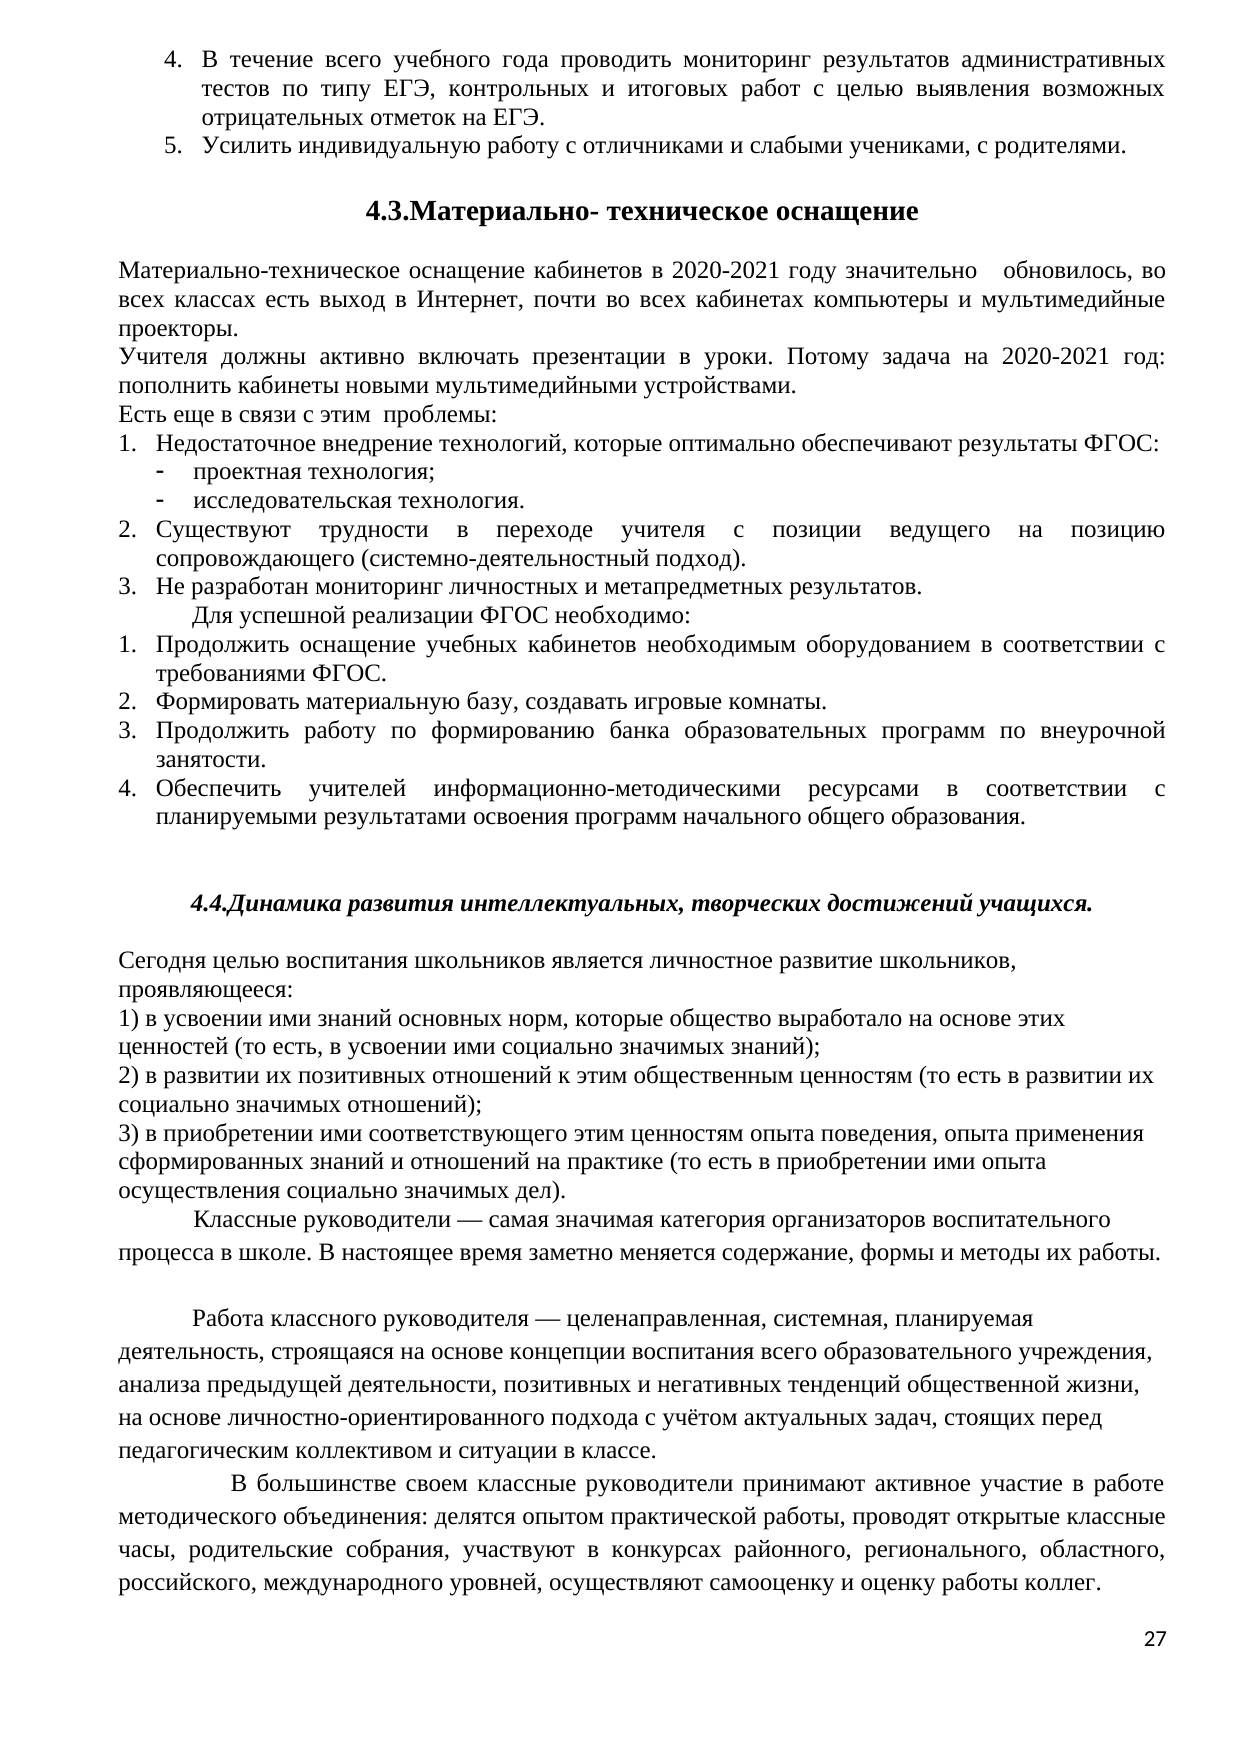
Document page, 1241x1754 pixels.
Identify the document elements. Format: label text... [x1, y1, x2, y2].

text 4.4.Динамика развития интеллектуальных, творческих достижений учащихся. [118, 888, 1167, 916]
list Недостаточное внедрение технологий, которые оптимально обеспечивают результаты ФГОС: [118, 428, 1167, 456]
list Не разработан мониторинг личностных и метапредметных результатов. [118, 571, 1167, 600]
text 1) в усвоении ими знаний основных норм, которые общество выработало на основе этих ценностей (то есть, в усвоении ими социально значимых знаний); [118, 1003, 1167, 1060]
list В течение всего учебного года проводить мониторинг результатов административных тестов по типу ЕГЭ, контрольных и итоговых работ с целью выявления возможных отрицательных отметок на ЕГЭ. [164, 44, 1167, 131]
list Продолжить работу по формированию банка образовательных программ по внеурочной занятости. [118, 715, 1167, 773]
text Есть еще в связи с этим проблемы: [118, 399, 1167, 428]
list Обеспечить учителей информационно-методическими ресурсами в соответствии с планируемыми результатами освоения программ начального общего образования. [118, 773, 1167, 830]
list проектная технология; [156, 456, 1167, 485]
list Усилить индивидуальную работу с отличниками и слабыми учениками, с родителями. [164, 131, 1167, 159]
list Продолжить оснащение учебных кабинетов необходимым оборудованием в соответствии с требованиями ФГОС. [118, 629, 1167, 686]
list Формировать материальную базу, создавать игровые комнаты. [118, 686, 1167, 715]
text Материально-техническое оснащение кабинетов в 2020-2021 году значительно обновилось, во всех классах есть выход в Интернет, почти во всех кабинетах компьютеры и мультимедийные проекторы. [118, 255, 1167, 341]
text Сегодня целью воспитания школьников является личностное развитие школьников, проявляющееся: [118, 945, 1167, 1003]
text В большинстве своем классные руководители принимают активное участие в работе методического объединения: делятся опытом практической работы, проводят открытые классные часы, родительские собрания, участвуют в конкурсах районного, регионального, областного, российского, международного уровней, осуществляют самооценку и оценку работы коллег. [118, 1468, 1167, 1596]
list Существуют трудности в переходе учителя с позиции ведущего на позицию сопровождающего (системно-деятельностный подход). [118, 514, 1167, 571]
text Учителя должны активно включать презентации в уроки. Потому задача на 2020-2021 год: пополнить кабинеты новыми мультимедийными устройствами. [118, 341, 1167, 399]
text Для успешной реализации ФГОС необходимо: [118, 600, 1167, 629]
text 4.3.Материально- техническое оснащение [118, 193, 1167, 226]
list исследовательская технология. [156, 485, 1167, 514]
text Классные руководители — самая значимая категория организаторов воспитательного процесса в школе. В настоящее время заметно меняется содержание, формы и методы их работы. Работа классного руководителя — целенаправленная, системная, планируемая деятельность, строящаяся на основе концепции воспитания всего образовательного учреждения, анализа предыдущей деятельности, позитивных и негативных тенденций общественной жизни, на основе личностно-ориентированного подхода с учётом актуальных задач, стоящих перед педагогическим коллективом и ситуации в классе. [118, 1204, 1167, 1464]
text 3) в приобретении ими соответствующего этим ценностям опыта поведения, опыта применения сформированных знаний и отношений на практике (то есть в приобретении ими опыта осуществления социально значимых дел). [118, 1118, 1167, 1204]
text 2) в развитии их позитивных отношений к этим общественным ценностям (то есть в развитии их социально значимых отношений); [118, 1060, 1167, 1118]
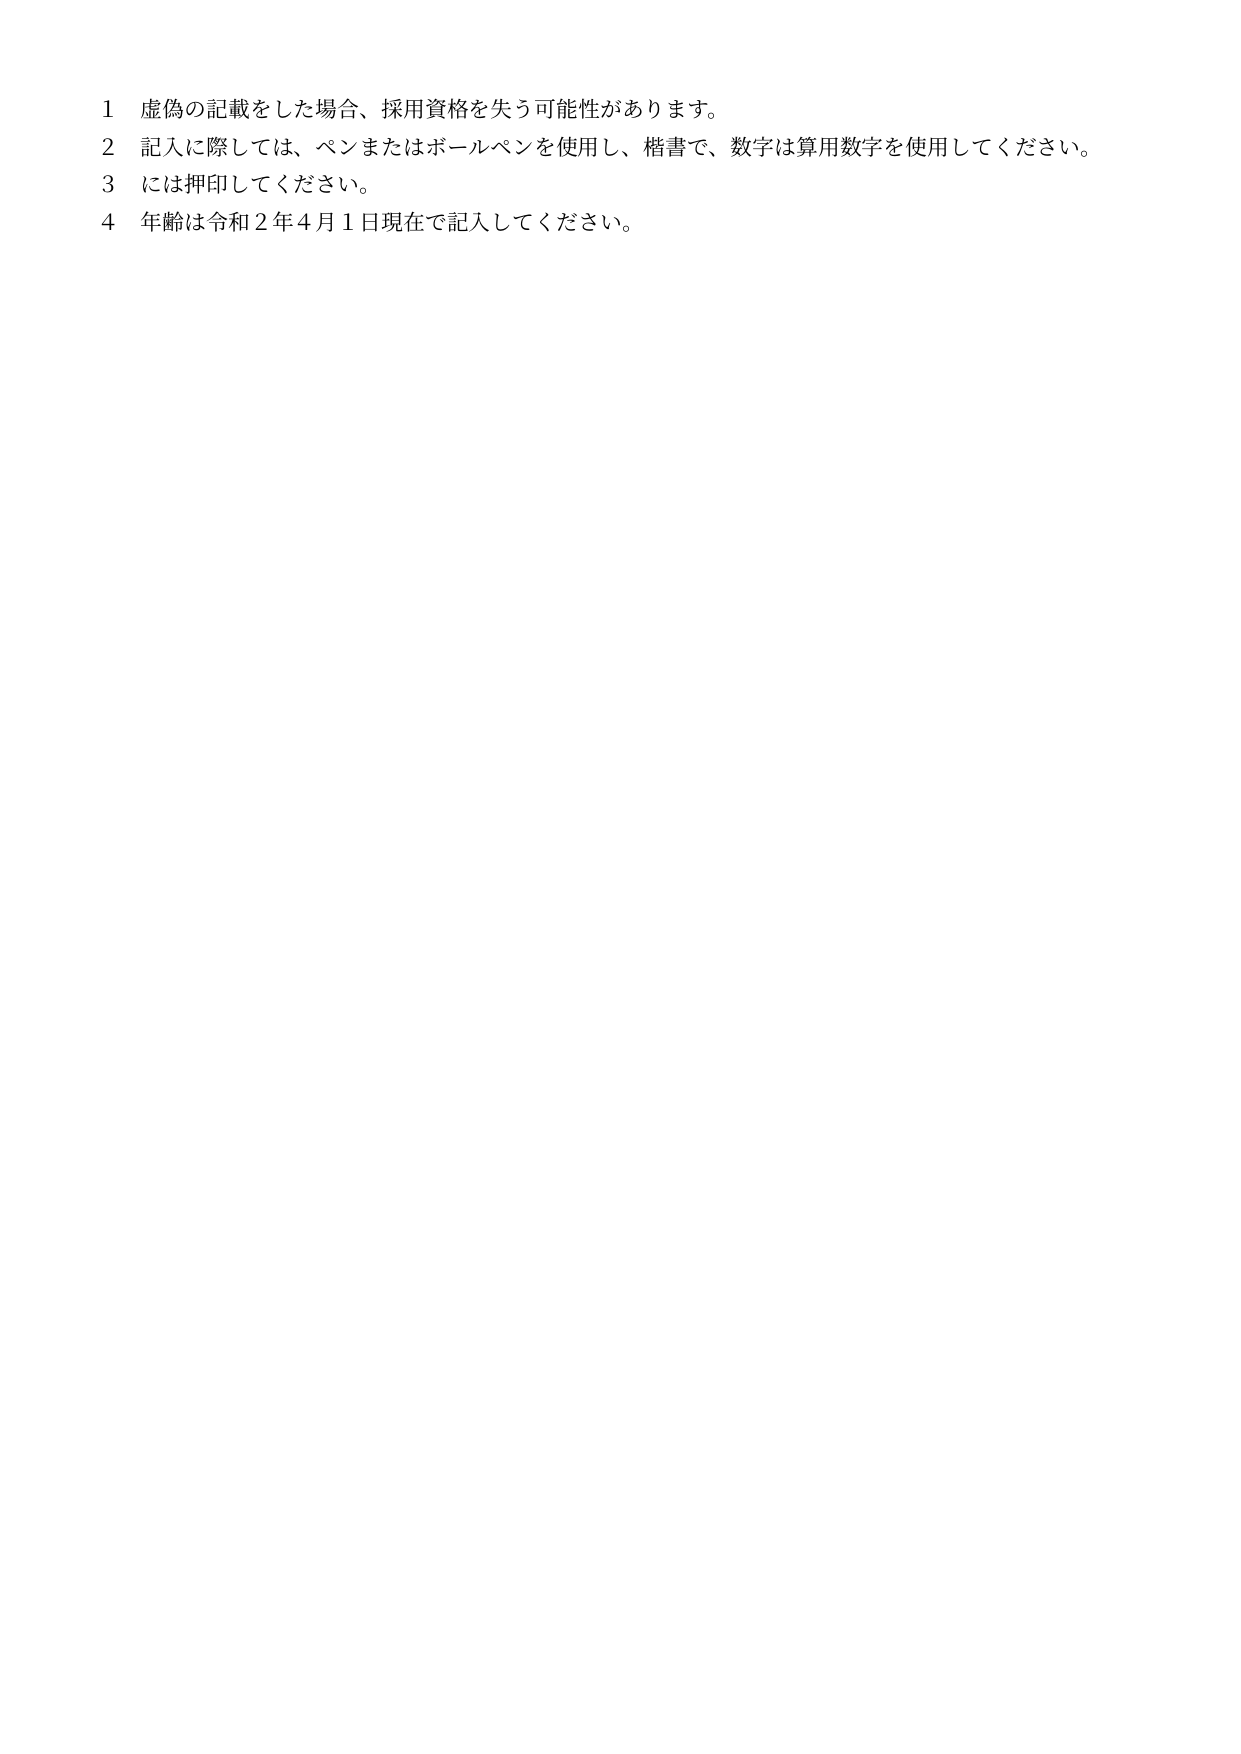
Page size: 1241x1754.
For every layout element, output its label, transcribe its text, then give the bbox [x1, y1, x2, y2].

text ２ 記入に際しては、ペンまたはボールペンを使用し、楷書で、数字は算用数字を使用してください。 [75, 127, 1165, 164]
text ４ 年齢は令和２年４月１日現在で記入してください。 [75, 202, 1165, 239]
text ３ には押印してください。 [75, 164, 1165, 202]
text １ 虚偽の記載をした場合、採用資格を失う可能性があります。 [75, 89, 1165, 127]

★ ★ ★ ★ ★ ★ ★

» **WHAT THE TASK ASKS**: Transcribe all of the entries word for word, but skip any pictures they contain.

» **SOLUTION TO THE EXERCISE**:
Document page, 1241x1754 pixels.
Identify the document elements. Format: label text... [x1, y1, x2, y2].

text 4.4.Динамика развития интеллектуальных, творческих достижений учащихся. [118, 888, 1167, 916]
list Недостаточное внедрение технологий, которые оптимально обеспечивают результаты ФГОС: [118, 428, 1167, 456]
list Не разработан мониторинг личностных и метапредметных результатов. [118, 571, 1167, 600]
text 1) в усвоении ими знаний основных норм, которые общество выработало на основе этих ценностей (то есть, в усвоении ими социально значимых знаний); [118, 1003, 1167, 1060]
list В течение всего учебного года проводить мониторинг результатов административных тестов по типу ЕГЭ, контрольных и итоговых работ с целью выявления возможных отрицательных отметок на ЕГЭ. [164, 44, 1167, 131]
list Продолжить работу по формированию банка образовательных программ по внеурочной занятости. [118, 715, 1167, 773]
text Есть еще в связи с этим проблемы: [118, 399, 1167, 428]
list Обеспечить учителей информационно-методическими ресурсами в соответствии с планируемыми результатами освоения программ начального общего образования. [118, 773, 1167, 830]
list проектная технология; [156, 456, 1167, 485]
list Усилить индивидуальную работу с отличниками и слабыми учениками, с родителями. [164, 131, 1167, 159]
list Продолжить оснащение учебных кабинетов необходимым оборудованием в соответствии с требованиями ФГОС. [118, 629, 1167, 686]
list Формировать материальную базу, создавать игровые комнаты. [118, 686, 1167, 715]
text Материально-техническое оснащение кабинетов в 2020-2021 году значительно обновилось, во всех классах есть выход в Интернет, почти во всех кабинетах компьютеры и мультимедийные проекторы. [118, 255, 1167, 341]
text Сегодня целью воспитания школьников является личностное развитие школьников, проявляющееся: [118, 945, 1167, 1003]
text В большинстве своем классные руководители принимают активное участие в работе методического объединения: делятся опытом практической работы, проводят открытые классные часы, родительские собрания, участвуют в конкурсах районного, регионального, областного, российского, международного уровней, осуществляют самооценку и оценку работы коллег. [118, 1468, 1167, 1596]
list Существуют трудности в переходе учителя с позиции ведущего на позицию сопровождающего (системно-деятельностный подход). [118, 514, 1167, 571]
text Учителя должны активно включать презентации в уроки. Потому задача на 2020-2021 год: пополнить кабинеты новыми мультимедийными устройствами. [118, 341, 1167, 399]
text Для успешной реализации ФГОС необходимо: [118, 600, 1167, 629]
text 4.3.Материально- техническое оснащение [118, 193, 1167, 226]
list исследовательская технология. [156, 485, 1167, 514]
text Классные руководители — самая значимая категория организаторов воспитательного процесса в школе. В настоящее время заметно меняется содержание, формы и методы их работы. Работа классного руководителя — целенаправленная, системная, планируемая деятельность, строящаяся на основе концепции воспитания всего образовательного учреждения, анализа предыдущей деятельности, позитивных и негативных тенденций общественной жизни, на основе личностно-ориентированного подхода с учётом актуальных задач, стоящих перед педагогическим коллективом и ситуации в классе. [118, 1204, 1167, 1464]
text 3) в приобретении ими соответствующего этим ценностям опыта поведения, опыта применения сформированных знаний и отношений на практике (то есть в приобретении ими опыта осуществления социально значимых дел). [118, 1118, 1167, 1204]
text 2) в развитии их позитивных отношений к этим общественным ценностям (то есть в развитии их социально значимых отношений); [118, 1060, 1167, 1118]
Page size: 1241x1754.
For every layout element, output its label, transcribe its text, then give the bbox [x1, y1, x2, y2].

text ２ 記入に際しては、ペンまたはボールペンを使用し、楷書で、数字は算用数字を使用してください。 [75, 127, 1165, 164]
text ４ 年齢は令和２年４月１日現在で記入してください。 [75, 202, 1165, 239]
text ３ には押印してください。 [75, 164, 1165, 202]
text １ 虚偽の記載をした場合、採用資格を失う可能性があります。 [75, 89, 1165, 127]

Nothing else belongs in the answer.